Ratings1
Average rating3
I went a little rogue on this book and read each family's history as a unit, jumping past the other families' chapters, instead of reading it straight through in page number order. My reason for this was that by the middle of the first chapter of the Spencer story, which followed the first chapter for each of the other families, I was already a little muddled with names and stories. Skipping around the book in order to read each family's history straight through, then moving to the next family, and finishing with them all together in the epilogue, worked out just fine in terms of enjoyment, and much better in terms of following and remembering the stories.

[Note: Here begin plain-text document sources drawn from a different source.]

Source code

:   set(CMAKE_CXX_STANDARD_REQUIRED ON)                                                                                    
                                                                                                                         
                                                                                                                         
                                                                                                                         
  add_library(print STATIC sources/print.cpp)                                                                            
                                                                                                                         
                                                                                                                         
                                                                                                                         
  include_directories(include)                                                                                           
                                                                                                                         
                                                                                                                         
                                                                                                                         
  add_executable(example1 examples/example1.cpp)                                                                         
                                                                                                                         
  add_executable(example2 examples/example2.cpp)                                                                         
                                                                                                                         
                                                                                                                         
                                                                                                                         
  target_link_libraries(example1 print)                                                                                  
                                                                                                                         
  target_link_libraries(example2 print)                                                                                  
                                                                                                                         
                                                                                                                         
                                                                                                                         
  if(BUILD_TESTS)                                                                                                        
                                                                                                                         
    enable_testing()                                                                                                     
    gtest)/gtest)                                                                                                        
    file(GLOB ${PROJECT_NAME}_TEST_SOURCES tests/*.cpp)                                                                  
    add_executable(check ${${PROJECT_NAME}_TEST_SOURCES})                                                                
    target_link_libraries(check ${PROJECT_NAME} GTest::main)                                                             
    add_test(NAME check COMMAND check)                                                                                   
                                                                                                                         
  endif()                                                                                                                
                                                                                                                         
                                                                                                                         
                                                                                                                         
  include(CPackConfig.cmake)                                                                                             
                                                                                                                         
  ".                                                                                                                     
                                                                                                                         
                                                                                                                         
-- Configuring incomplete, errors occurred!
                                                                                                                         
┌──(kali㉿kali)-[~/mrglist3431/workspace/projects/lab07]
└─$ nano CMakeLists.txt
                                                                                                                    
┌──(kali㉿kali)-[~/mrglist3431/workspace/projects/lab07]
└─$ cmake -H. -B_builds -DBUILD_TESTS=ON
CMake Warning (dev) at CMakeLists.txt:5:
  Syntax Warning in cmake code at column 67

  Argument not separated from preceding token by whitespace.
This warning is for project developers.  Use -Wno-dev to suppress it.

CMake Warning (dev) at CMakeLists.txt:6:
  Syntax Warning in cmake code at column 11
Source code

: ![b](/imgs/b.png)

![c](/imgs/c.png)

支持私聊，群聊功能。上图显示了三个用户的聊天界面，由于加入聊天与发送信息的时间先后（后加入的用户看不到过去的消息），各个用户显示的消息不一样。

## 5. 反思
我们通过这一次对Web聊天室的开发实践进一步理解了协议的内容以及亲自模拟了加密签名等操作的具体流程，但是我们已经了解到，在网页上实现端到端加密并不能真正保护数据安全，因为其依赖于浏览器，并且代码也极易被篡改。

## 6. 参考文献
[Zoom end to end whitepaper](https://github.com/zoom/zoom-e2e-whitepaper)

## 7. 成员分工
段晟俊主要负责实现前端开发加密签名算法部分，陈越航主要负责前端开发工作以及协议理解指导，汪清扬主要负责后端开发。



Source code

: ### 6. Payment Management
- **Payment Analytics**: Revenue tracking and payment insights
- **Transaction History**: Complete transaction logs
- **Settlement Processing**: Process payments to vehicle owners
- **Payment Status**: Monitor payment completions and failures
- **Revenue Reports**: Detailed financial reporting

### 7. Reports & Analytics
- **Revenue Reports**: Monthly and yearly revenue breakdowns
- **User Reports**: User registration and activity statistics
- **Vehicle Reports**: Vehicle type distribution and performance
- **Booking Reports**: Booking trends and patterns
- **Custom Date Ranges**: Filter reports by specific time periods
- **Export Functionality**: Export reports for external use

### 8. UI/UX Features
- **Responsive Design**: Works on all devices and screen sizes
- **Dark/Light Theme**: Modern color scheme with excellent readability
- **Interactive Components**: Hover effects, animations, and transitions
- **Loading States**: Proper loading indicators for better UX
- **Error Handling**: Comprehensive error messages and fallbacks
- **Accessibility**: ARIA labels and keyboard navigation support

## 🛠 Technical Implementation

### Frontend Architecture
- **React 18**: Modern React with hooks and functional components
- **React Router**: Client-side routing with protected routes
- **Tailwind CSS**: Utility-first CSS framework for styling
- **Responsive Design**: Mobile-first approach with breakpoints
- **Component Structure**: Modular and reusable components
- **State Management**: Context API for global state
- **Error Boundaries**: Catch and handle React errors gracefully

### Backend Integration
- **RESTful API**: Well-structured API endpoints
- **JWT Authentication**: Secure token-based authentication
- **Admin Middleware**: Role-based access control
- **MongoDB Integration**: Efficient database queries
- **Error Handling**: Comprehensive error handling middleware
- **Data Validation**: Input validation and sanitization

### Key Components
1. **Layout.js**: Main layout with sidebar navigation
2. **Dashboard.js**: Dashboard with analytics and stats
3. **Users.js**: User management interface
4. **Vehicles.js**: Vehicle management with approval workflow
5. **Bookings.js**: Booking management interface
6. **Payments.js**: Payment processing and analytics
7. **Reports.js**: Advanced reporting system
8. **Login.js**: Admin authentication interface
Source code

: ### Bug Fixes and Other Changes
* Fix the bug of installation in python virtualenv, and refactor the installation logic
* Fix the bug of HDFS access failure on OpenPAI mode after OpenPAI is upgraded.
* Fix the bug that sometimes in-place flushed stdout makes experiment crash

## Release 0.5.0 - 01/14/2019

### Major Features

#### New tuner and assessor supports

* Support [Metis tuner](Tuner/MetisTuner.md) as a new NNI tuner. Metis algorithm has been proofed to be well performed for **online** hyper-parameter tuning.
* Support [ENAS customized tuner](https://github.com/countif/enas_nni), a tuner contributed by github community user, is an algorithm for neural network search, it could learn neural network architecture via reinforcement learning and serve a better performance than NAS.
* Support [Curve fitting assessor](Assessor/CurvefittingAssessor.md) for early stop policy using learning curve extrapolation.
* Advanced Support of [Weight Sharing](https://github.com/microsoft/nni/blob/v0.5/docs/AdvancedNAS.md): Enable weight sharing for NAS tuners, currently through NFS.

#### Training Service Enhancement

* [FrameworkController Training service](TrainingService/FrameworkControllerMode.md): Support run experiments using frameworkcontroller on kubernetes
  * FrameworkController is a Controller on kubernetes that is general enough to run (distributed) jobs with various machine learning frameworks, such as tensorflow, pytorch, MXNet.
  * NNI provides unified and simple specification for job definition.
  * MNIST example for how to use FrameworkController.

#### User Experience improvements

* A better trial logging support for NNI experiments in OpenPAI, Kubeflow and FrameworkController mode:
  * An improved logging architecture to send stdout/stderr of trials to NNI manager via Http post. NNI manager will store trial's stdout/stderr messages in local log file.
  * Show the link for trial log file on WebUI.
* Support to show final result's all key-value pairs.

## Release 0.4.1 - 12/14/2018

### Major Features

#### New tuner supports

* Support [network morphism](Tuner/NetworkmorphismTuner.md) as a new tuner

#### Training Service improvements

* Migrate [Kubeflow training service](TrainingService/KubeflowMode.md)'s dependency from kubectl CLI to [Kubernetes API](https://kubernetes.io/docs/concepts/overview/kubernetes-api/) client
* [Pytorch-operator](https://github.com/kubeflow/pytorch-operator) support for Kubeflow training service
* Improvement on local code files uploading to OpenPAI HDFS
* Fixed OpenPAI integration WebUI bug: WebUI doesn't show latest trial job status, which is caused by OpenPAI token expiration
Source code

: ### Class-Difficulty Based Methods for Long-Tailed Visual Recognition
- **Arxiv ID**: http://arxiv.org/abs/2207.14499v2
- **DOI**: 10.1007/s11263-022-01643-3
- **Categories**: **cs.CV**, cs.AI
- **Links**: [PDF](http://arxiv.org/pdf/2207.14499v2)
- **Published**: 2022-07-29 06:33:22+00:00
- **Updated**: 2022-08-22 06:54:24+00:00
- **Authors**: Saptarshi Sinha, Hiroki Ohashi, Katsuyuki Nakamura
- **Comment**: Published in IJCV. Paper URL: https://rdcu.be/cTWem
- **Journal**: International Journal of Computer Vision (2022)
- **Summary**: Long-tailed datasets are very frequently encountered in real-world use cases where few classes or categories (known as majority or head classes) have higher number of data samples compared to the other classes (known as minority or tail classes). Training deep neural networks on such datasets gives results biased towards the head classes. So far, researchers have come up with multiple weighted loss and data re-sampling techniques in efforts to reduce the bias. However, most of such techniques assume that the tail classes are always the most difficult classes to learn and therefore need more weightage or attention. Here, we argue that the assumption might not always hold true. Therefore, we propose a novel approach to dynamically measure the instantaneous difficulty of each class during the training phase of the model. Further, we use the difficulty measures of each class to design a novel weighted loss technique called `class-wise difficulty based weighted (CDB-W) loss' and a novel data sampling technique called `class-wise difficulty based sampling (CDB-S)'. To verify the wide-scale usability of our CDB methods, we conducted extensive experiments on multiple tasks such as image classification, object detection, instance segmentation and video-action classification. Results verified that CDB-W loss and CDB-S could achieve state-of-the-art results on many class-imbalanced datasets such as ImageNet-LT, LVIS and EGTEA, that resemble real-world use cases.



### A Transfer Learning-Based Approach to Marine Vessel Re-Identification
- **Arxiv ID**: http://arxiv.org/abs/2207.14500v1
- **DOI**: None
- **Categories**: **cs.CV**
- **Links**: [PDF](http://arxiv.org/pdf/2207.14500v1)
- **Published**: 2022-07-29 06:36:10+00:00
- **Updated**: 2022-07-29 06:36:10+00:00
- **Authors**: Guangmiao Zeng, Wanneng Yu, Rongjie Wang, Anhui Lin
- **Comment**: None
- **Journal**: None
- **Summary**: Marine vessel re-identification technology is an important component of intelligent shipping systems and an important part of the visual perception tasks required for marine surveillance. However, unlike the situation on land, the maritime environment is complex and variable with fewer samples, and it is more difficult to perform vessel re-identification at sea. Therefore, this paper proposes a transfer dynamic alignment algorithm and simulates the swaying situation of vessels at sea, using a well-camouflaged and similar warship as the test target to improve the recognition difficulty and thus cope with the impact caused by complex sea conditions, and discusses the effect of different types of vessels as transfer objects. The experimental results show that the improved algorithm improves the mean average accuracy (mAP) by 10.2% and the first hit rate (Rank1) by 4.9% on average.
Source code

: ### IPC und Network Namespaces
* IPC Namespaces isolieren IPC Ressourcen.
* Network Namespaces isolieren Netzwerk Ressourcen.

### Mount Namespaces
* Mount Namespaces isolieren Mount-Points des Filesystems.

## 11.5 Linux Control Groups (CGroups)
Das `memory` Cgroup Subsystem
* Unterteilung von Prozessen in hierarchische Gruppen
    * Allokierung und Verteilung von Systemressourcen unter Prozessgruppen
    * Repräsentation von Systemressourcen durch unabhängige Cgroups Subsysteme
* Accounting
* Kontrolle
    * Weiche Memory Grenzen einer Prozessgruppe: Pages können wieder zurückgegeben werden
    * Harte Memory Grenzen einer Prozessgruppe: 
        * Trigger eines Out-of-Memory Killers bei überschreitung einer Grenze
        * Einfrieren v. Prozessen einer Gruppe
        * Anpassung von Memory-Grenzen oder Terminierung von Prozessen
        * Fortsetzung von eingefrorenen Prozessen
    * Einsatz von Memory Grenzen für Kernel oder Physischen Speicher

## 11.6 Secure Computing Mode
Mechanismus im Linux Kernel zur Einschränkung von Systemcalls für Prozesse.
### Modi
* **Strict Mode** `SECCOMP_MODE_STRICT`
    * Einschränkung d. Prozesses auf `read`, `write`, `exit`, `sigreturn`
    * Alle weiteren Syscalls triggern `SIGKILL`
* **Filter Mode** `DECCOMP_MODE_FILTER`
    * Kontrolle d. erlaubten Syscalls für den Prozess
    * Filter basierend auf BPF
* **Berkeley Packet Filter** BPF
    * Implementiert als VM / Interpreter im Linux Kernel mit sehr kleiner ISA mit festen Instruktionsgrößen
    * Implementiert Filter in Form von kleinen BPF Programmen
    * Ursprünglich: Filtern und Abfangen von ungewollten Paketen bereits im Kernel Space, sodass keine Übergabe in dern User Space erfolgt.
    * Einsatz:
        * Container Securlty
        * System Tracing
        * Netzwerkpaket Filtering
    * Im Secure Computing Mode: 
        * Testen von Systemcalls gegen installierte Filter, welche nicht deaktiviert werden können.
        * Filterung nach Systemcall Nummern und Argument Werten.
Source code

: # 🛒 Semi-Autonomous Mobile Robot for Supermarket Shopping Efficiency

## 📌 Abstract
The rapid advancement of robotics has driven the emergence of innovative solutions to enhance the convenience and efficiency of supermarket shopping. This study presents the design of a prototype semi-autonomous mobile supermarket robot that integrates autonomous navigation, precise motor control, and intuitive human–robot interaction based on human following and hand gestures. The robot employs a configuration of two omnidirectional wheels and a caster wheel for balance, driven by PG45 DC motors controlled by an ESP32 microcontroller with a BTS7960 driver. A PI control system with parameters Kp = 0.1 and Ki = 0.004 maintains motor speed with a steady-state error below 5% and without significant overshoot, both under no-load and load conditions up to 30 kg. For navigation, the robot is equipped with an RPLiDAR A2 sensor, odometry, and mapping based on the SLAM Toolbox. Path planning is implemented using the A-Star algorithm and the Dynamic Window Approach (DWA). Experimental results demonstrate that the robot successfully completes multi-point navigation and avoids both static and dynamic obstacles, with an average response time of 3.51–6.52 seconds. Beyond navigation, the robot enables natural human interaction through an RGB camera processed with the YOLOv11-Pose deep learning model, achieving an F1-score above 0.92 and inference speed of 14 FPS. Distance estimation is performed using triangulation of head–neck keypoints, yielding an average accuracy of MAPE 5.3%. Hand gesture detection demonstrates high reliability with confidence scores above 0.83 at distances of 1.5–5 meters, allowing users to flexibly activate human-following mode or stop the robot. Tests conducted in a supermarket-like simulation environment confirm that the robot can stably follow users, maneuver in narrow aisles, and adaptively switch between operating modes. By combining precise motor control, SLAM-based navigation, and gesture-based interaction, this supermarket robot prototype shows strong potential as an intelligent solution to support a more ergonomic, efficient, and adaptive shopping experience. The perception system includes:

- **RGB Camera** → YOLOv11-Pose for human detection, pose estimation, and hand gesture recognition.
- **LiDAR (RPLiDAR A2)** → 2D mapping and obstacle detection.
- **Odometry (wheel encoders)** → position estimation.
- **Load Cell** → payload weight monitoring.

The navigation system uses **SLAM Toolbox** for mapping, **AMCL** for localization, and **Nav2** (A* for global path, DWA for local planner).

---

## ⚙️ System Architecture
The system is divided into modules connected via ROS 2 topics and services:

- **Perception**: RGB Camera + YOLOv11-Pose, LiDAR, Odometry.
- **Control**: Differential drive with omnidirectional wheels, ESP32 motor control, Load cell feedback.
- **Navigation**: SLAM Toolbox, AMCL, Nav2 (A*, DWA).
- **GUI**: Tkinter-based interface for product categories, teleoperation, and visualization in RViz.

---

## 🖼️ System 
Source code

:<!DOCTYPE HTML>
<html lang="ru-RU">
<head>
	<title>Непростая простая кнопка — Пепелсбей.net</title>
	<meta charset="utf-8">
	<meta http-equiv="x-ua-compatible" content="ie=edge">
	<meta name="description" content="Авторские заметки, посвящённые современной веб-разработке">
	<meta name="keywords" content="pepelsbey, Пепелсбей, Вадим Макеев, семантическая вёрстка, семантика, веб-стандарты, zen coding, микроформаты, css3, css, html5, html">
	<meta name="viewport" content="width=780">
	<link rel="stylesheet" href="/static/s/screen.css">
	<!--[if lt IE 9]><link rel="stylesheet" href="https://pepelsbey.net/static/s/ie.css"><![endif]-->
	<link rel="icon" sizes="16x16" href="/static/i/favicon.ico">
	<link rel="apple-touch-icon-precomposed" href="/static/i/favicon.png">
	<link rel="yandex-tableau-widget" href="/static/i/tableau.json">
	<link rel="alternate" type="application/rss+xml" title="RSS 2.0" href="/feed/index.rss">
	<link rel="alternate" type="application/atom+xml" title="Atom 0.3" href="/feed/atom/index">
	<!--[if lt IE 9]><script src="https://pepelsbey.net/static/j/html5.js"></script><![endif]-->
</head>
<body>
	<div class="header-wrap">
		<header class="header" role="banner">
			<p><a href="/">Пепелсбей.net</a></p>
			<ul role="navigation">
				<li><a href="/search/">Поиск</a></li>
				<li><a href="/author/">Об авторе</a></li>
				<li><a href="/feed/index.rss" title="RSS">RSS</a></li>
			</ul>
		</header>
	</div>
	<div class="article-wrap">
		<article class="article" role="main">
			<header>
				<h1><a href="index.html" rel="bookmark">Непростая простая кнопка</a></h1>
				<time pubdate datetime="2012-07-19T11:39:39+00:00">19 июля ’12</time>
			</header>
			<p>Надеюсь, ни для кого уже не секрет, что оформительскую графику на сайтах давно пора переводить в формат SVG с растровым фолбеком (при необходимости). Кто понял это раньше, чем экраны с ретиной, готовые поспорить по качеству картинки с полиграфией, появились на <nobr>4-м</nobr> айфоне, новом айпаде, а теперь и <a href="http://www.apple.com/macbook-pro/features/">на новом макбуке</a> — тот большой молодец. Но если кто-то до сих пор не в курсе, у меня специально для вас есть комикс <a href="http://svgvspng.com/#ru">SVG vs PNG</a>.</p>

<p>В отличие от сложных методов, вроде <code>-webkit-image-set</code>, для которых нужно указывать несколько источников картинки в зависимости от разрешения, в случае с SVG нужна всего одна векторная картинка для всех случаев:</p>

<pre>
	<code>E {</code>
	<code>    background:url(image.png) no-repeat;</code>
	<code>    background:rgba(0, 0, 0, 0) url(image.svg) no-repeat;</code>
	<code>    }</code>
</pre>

The Wall and Spencer family stories were fascinating, and everything that I had hoped for when I picked up this book - enough said. The Gibson family story, however, I found very disappointing. Things started off very strong with Gideon Gibson and his “journey from black to white”, as it is often called in this book. It was fascinating and thought-provoking, and I wish it had stopped there. Unfortunately it continued on to Gideon Gibson's descendants, focusing primarily on Randall Lee Gibson and Hart Gibson. By this generation (Civil War era) the Gibsons are white, in that they think of themselves as totally white and everyone around them does too. Their whiteness is only questioned once, and it is treated by the Gibsons and everyone else as an absurd notion, one that is so preposterous that they barely respond. This means that readers are reading many chapters of what are essentially mini biographies of white racist Southerners - not what I signed up for. And while it's true that readers are well aware of the irony of the situation, that this racist, anti-black family would have been considered black by its own rules of "purity", Randall Lee and Hart and their children and grandchildren did not know it. The irony is lost on them, so why oh why was the vast majority of the Gibson story about them? Better to have addressed their generations in just one chapter and then moved into the generations that discovered that their family had passed from black to white.